I’ve grown up between privilege as well.  After some pretty working class beginnings, by elementary school I was attending an overwhelmingly white school district that was very wealthy.  We, however, were neither white nor wealthy.  I very much felt my model minority status.  I can’t tell you how many times teachers made comments about “my background” being the reason I did well in school.  I assure you, those teachers did not mean my mom and dad’s parenting skills.

Yet, I didn’t feel like I necessarily came from the “wrong side of the tracks” either.  This has persisted as I’ve become an adult; I see a lot of wealth and privilege around me, and honestly, I’m never sure if I’m part of it or not.  We live in East Oakland, on the edge of what seems like one of the last working class neighborhoods in the entire Bay Area.  I can’t deny that there is gang activity and lots of poverty very close to our house.   I’m not white, but most of my friends are.  We are not experiencing poverty by any means, but we struggle some months.  Heck, my husband is a lawyer, and I’m a stay-at-home-mom.  We have the choice to eat organic food most of the time.  That feels like privilege.  Yet, I feel outside of the groups that are considered the most privileged in this country.  I’m a brown-skinned immigrant, after all, and I’ve felt the real negative consequences of being made into the Other.

Then… God.  After I left Catholicism, I drifted.  For a while I thought I was agnostic, but over the years, I haven’t been able to truthfully deny that I do believe.  Just like I hear atheist friends say that in their core, they know there’s nothing out there, I feel in my core that there is something out there.  No, not men with beards in fluffy clouds.  Or even one single divine omniscient being.  All I know is that there’s something there.  Organized religion, however, all falls apart for me.  I just can’t do the dogma, the structure, the rules.  Yet, I find myself defending religion all the time.  When I listen to people speak about faith and God, it does speak to me.  The language might differ, but important messages all sound the same to me whether they come from a place of belief or not.

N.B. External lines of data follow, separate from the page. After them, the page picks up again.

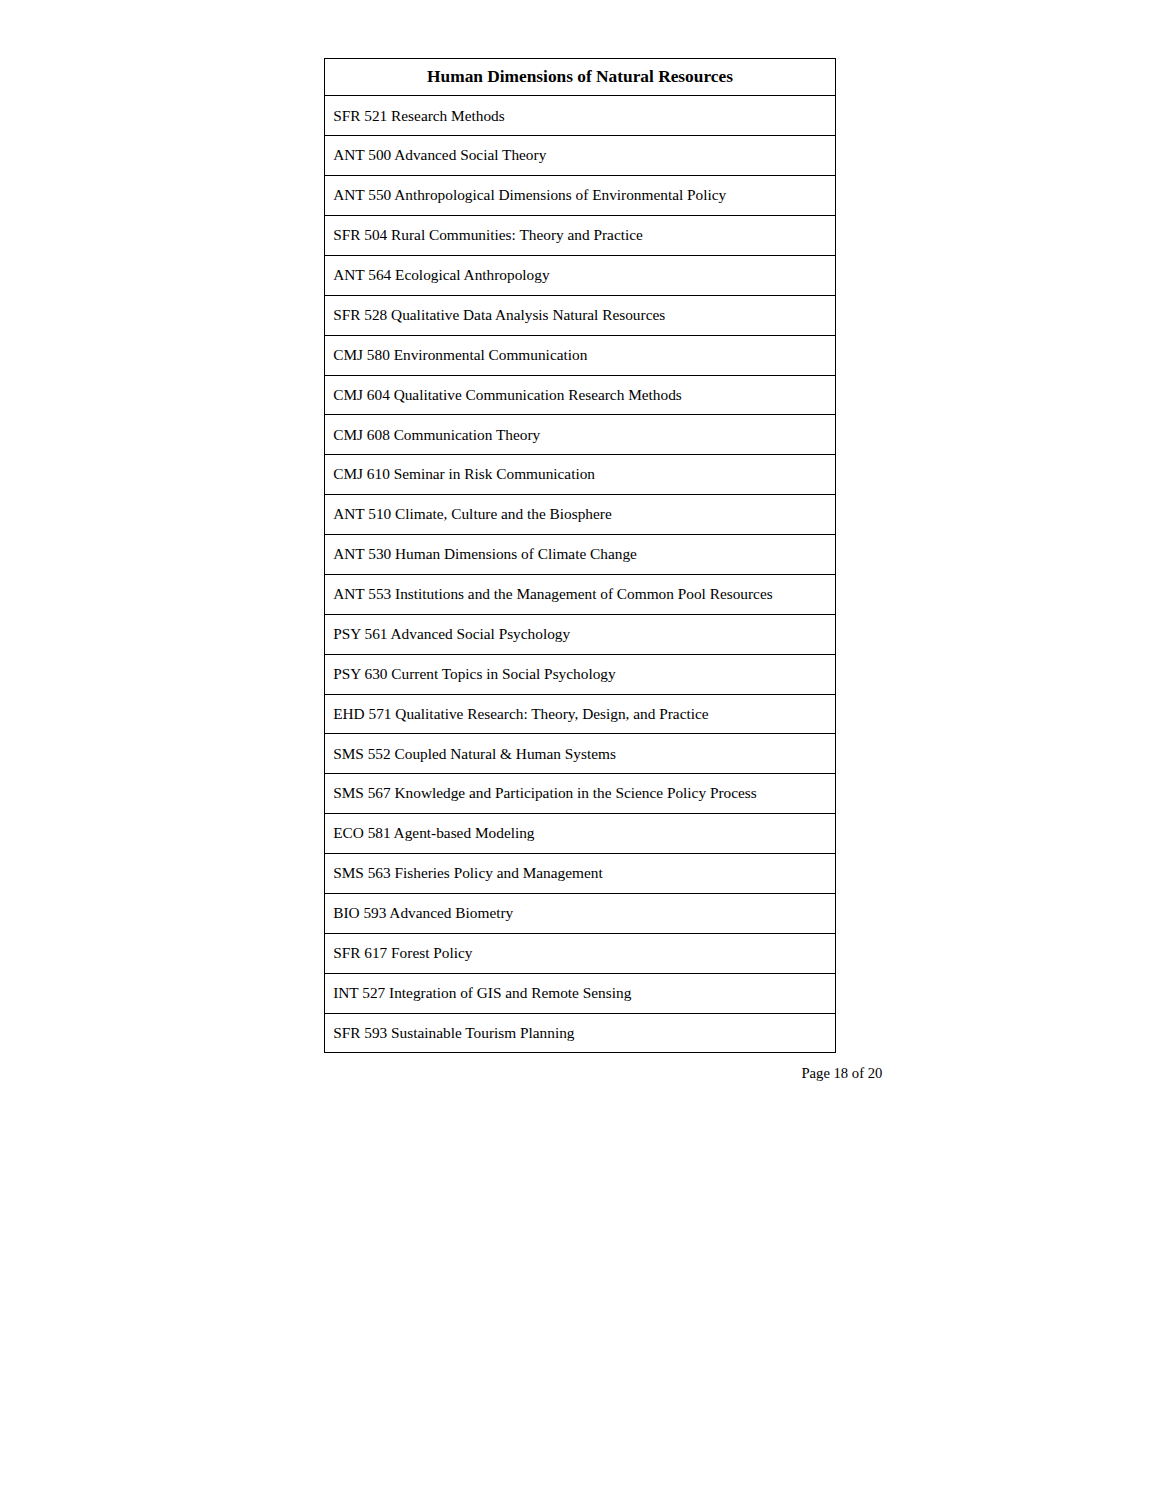| Human Dimensions of Natural Resources |
| --- |
| SFR 521 Research Methods |
| ANT 500 Advanced Social Theory |
| ANT 550 Anthropological Dimensions of Environmental Policy |
| SFR 504 Rural Communities: Theory and Practice |
| ANT 564 Ecological Anthropology |
| SFR 528 Qualitative Data Analysis Natural Resources |
| CMJ 580 Environmental Communication |
| CMJ 604 Qualitative Communication Research Methods |
| CMJ 608 Communication Theory |
| CMJ 610 Seminar in Risk Communication |
| ANT 510 Climate, Culture and the Biosphere |
| ANT 530 Human Dimensions of Climate Change |
| ANT 553 Institutions and the Management of Common Pool Resources |
| PSY 561 Advanced Social Psychology |
| PSY 630 Current Topics in Social Psychology |
| EHD 571 Qualitative Research: Theory, Design, and Practice |
| SMS 552 Coupled Natural & Human Systems |
| SMS 567 Knowledge and Participation in the Science Policy Process |
| ECO 581 Agent-based Modeling |
| SMS 563 Fisheries Policy and Management |
| BIO 593 Advanced Biometry |
| SFR 617 Forest Policy |
| INT 527 Integration of GIS and Remote Sensing |
| SFR 593 Sustainable Tourism Planning |
Page 18 of 20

More recently, I’ve found myself in a gap of Disability Land.  I have a hard time even navigating the language I use on a daily basis.  I’m a parent of a disabled child.  I’m a parent of a child with a disability.  I’m a parent.  My child has 47 chromosomes.  He’s my son.  I’m his parent.  Words matter, and I struggle in this Disability Land gap.  I’ll forever be connected to his disability but will never experience it myself.  I am constantly walking the tightrope of my own feelings and respecting his future.

Sometimes, I find standing in the gap lonely.  Other people look so confident and secure in their willingness to pick sides, speak so unequivocally, and I wonder if there is something wrong with me that I seem unable to do the same.  Other times it is freeing.  I get to swim in my current and not anyone else’s.  Finally, in my thirties, I’ve discovered that even though it takes more energy for me to be this way, it is better for my heart and soul to do my own thing.  

All my life, I’ve had people try to push me one way or another, to pick a camp between Right and Wrong, Should and Shouldn’t, Good and Bad.  I worry that others think I’ve got no moral compass, but the fact is that I find it more fruitful to study that gap, stand in the gap, explore why the gap exists, than to pick a side and try to pull anyone else over.  Maybe that friend was right.  I guess this is where I’m meant to be.  Maybe if I stand here long enough, the gap won’t seem like such a gap, just another place to be.  Then, we can all stand together.